What you will do -
For this exercise, reproduce each entry below exactly, excluding pictures.

--------------------

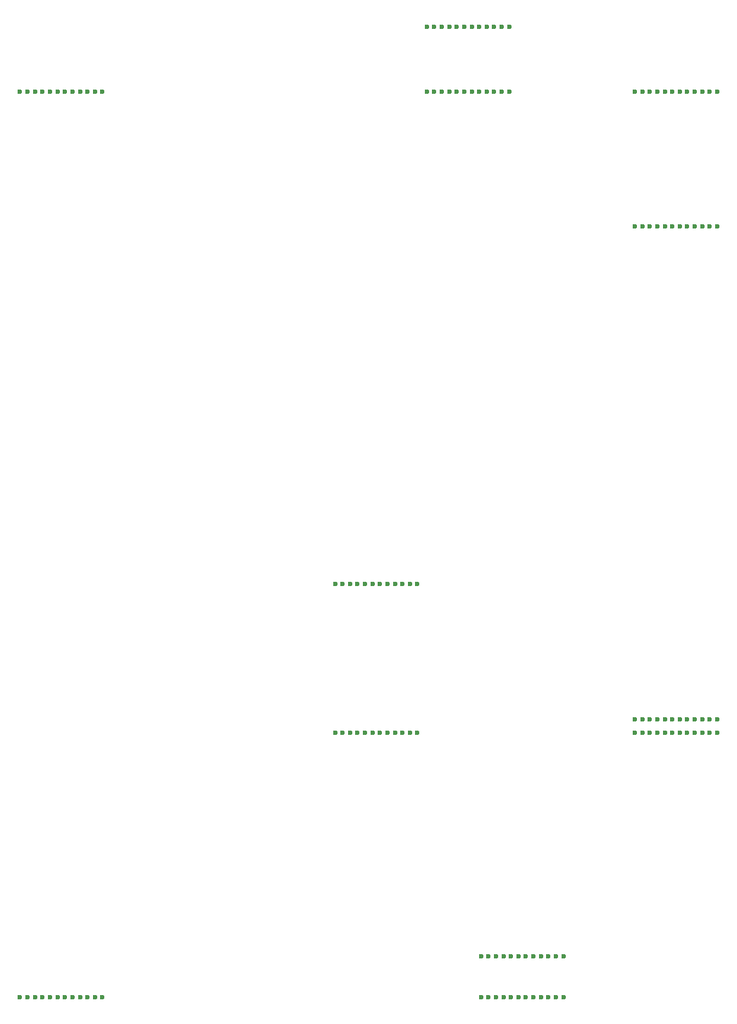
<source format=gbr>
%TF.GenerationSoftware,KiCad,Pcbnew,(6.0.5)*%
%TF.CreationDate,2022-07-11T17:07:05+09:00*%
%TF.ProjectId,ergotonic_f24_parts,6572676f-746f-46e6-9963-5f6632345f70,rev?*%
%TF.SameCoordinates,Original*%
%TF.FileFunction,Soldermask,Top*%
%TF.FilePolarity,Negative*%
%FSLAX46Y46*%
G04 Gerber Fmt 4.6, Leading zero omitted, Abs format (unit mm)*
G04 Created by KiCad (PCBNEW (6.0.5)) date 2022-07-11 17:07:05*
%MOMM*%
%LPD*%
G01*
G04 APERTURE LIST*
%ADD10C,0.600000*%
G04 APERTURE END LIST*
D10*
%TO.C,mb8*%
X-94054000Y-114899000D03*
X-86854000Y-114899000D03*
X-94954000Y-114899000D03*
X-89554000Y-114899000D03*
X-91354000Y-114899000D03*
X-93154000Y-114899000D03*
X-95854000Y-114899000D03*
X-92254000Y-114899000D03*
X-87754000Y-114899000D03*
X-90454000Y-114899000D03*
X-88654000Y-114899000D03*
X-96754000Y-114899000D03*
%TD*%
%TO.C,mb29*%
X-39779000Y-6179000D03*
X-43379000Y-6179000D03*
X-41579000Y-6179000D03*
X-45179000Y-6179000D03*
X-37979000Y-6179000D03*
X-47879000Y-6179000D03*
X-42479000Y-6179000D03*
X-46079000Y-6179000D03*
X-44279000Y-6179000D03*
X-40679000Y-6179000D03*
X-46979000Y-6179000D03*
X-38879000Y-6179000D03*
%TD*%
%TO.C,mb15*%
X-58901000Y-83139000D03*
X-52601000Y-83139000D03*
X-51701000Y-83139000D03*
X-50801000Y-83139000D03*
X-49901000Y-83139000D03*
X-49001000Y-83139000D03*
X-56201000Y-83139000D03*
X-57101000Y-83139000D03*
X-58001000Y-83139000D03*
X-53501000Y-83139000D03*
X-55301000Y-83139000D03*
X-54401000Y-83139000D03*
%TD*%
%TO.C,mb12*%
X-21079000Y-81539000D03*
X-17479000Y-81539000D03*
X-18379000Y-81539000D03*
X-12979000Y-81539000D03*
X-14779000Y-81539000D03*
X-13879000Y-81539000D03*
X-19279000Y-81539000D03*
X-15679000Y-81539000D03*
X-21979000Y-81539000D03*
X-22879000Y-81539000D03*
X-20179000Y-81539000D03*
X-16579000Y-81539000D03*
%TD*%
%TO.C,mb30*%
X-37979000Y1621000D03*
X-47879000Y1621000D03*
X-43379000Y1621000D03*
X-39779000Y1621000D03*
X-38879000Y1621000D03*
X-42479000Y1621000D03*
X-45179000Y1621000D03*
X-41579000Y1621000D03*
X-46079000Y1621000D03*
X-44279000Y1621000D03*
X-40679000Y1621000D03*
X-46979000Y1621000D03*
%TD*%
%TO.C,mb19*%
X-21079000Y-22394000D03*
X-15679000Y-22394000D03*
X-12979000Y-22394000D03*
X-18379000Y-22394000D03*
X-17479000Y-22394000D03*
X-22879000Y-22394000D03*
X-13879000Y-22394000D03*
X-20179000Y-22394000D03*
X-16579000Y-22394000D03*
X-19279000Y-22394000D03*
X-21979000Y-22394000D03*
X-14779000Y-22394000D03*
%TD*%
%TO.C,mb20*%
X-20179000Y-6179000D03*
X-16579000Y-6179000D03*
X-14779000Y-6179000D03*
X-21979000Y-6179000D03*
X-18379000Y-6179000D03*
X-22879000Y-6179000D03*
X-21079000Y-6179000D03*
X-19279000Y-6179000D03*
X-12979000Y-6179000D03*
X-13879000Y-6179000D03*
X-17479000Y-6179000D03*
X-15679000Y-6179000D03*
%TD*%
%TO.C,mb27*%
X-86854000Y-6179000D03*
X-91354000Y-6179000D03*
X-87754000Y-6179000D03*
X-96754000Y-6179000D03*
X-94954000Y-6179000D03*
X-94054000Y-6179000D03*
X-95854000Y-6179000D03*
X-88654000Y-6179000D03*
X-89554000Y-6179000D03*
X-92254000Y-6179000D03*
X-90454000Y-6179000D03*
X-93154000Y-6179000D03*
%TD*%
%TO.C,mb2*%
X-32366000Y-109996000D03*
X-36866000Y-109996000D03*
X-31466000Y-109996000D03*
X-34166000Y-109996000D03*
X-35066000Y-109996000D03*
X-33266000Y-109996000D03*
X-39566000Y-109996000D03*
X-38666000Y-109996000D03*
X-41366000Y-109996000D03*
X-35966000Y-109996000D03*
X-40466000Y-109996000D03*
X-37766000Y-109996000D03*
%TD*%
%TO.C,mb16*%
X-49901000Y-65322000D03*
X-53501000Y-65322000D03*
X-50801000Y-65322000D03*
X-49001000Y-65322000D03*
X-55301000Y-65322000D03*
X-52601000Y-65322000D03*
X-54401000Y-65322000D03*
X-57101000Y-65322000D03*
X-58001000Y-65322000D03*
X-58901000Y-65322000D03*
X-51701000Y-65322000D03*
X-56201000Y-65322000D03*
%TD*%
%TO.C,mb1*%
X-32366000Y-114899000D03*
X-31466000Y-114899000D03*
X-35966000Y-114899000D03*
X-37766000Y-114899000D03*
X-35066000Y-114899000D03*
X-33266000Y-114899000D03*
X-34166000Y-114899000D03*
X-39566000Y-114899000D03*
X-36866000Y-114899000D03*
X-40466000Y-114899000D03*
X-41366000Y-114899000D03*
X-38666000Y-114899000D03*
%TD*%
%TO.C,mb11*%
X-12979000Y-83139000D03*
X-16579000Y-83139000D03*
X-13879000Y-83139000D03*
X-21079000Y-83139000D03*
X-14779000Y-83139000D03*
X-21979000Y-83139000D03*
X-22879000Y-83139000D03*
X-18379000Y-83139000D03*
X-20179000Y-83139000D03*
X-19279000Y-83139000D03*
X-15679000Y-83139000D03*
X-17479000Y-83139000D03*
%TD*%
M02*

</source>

--------------------

Solution below -
<source format=gbr>
%TF.GenerationSoftware,KiCad,Pcbnew,(6.0.5)*%
%TF.CreationDate,2022-07-11T17:07:05+09:00*%
%TF.ProjectId,ergotonic_f24_parts,6572676f-746f-46e6-9963-5f6632345f70,rev?*%
%TF.SameCoordinates,Original*%
%TF.FileFunction,Soldermask,Top*%
%TF.FilePolarity,Negative*%
%FSLAX46Y46*%
G04 Gerber Fmt 4.6, Leading zero omitted, Abs format (unit mm)*
G04 Created by KiCad (PCBNEW (6.0.5)) date 2022-07-11 17:07:05*
%MOMM*%
%LPD*%
G01*
G04 APERTURE LIST*
%ADD10C,0.600000*%
G04 APERTURE END LIST*
D10*
%TO.C,mb8*%
X-94054000Y-114899000D03*
X-86854000Y-114899000D03*
X-94954000Y-114899000D03*
X-89554000Y-114899000D03*
X-91354000Y-114899000D03*
X-93154000Y-114899000D03*
X-95854000Y-114899000D03*
X-92254000Y-114899000D03*
X-87754000Y-114899000D03*
X-90454000Y-114899000D03*
X-88654000Y-114899000D03*
X-96754000Y-114899000D03*
%TD*%
%TO.C,mb29*%
X-39779000Y-6179000D03*
X-43379000Y-6179000D03*
X-41579000Y-6179000D03*
X-45179000Y-6179000D03*
X-37979000Y-6179000D03*
X-47879000Y-6179000D03*
X-42479000Y-6179000D03*
X-46079000Y-6179000D03*
X-44279000Y-6179000D03*
X-40679000Y-6179000D03*
X-46979000Y-6179000D03*
X-38879000Y-6179000D03*
%TD*%
%TO.C,mb15*%
X-58901000Y-83139000D03*
X-52601000Y-83139000D03*
X-51701000Y-83139000D03*
X-50801000Y-83139000D03*
X-49901000Y-83139000D03*
X-49001000Y-83139000D03*
X-56201000Y-83139000D03*
X-57101000Y-83139000D03*
X-58001000Y-83139000D03*
X-53501000Y-83139000D03*
X-55301000Y-83139000D03*
X-54401000Y-83139000D03*
%TD*%
%TO.C,mb12*%
X-21079000Y-81539000D03*
X-17479000Y-81539000D03*
X-18379000Y-81539000D03*
X-12979000Y-81539000D03*
X-14779000Y-81539000D03*
X-13879000Y-81539000D03*
X-19279000Y-81539000D03*
X-15679000Y-81539000D03*
X-21979000Y-81539000D03*
X-22879000Y-81539000D03*
X-20179000Y-81539000D03*
X-16579000Y-81539000D03*
%TD*%
%TO.C,mb30*%
X-37979000Y1621000D03*
X-47879000Y1621000D03*
X-43379000Y1621000D03*
X-39779000Y1621000D03*
X-38879000Y1621000D03*
X-42479000Y1621000D03*
X-45179000Y1621000D03*
X-41579000Y1621000D03*
X-46079000Y1621000D03*
X-44279000Y1621000D03*
X-40679000Y1621000D03*
X-46979000Y1621000D03*
%TD*%
%TO.C,mb19*%
X-21079000Y-22394000D03*
X-15679000Y-22394000D03*
X-12979000Y-22394000D03*
X-18379000Y-22394000D03*
X-17479000Y-22394000D03*
X-22879000Y-22394000D03*
X-13879000Y-22394000D03*
X-20179000Y-22394000D03*
X-16579000Y-22394000D03*
X-19279000Y-22394000D03*
X-21979000Y-22394000D03*
X-14779000Y-22394000D03*
%TD*%
%TO.C,mb20*%
X-20179000Y-6179000D03*
X-16579000Y-6179000D03*
X-14779000Y-6179000D03*
X-21979000Y-6179000D03*
X-18379000Y-6179000D03*
X-22879000Y-6179000D03*
X-21079000Y-6179000D03*
X-19279000Y-6179000D03*
X-12979000Y-6179000D03*
X-13879000Y-6179000D03*
X-17479000Y-6179000D03*
X-15679000Y-6179000D03*
%TD*%
%TO.C,mb27*%
X-86854000Y-6179000D03*
X-91354000Y-6179000D03*
X-87754000Y-6179000D03*
X-96754000Y-6179000D03*
X-94954000Y-6179000D03*
X-94054000Y-6179000D03*
X-95854000Y-6179000D03*
X-88654000Y-6179000D03*
X-89554000Y-6179000D03*
X-92254000Y-6179000D03*
X-90454000Y-6179000D03*
X-93154000Y-6179000D03*
%TD*%
%TO.C,mb2*%
X-32366000Y-109996000D03*
X-36866000Y-109996000D03*
X-31466000Y-109996000D03*
X-34166000Y-109996000D03*
X-35066000Y-109996000D03*
X-33266000Y-109996000D03*
X-39566000Y-109996000D03*
X-38666000Y-109996000D03*
X-41366000Y-109996000D03*
X-35966000Y-109996000D03*
X-40466000Y-109996000D03*
X-37766000Y-109996000D03*
%TD*%
%TO.C,mb16*%
X-49901000Y-65322000D03*
X-53501000Y-65322000D03*
X-50801000Y-65322000D03*
X-49001000Y-65322000D03*
X-55301000Y-65322000D03*
X-52601000Y-65322000D03*
X-54401000Y-65322000D03*
X-57101000Y-65322000D03*
X-58001000Y-65322000D03*
X-58901000Y-65322000D03*
X-51701000Y-65322000D03*
X-56201000Y-65322000D03*
%TD*%
%TO.C,mb1*%
X-32366000Y-114899000D03*
X-31466000Y-114899000D03*
X-35966000Y-114899000D03*
X-37766000Y-114899000D03*
X-35066000Y-114899000D03*
X-33266000Y-114899000D03*
X-34166000Y-114899000D03*
X-39566000Y-114899000D03*
X-36866000Y-114899000D03*
X-40466000Y-114899000D03*
X-41366000Y-114899000D03*
X-38666000Y-114899000D03*
%TD*%
%TO.C,mb11*%
X-12979000Y-83139000D03*
X-16579000Y-83139000D03*
X-13879000Y-83139000D03*
X-21079000Y-83139000D03*
X-14779000Y-83139000D03*
X-21979000Y-83139000D03*
X-22879000Y-83139000D03*
X-18379000Y-83139000D03*
X-20179000Y-83139000D03*
X-19279000Y-83139000D03*
X-15679000Y-83139000D03*
X-17479000Y-83139000D03*
%TD*%
M02*

</source>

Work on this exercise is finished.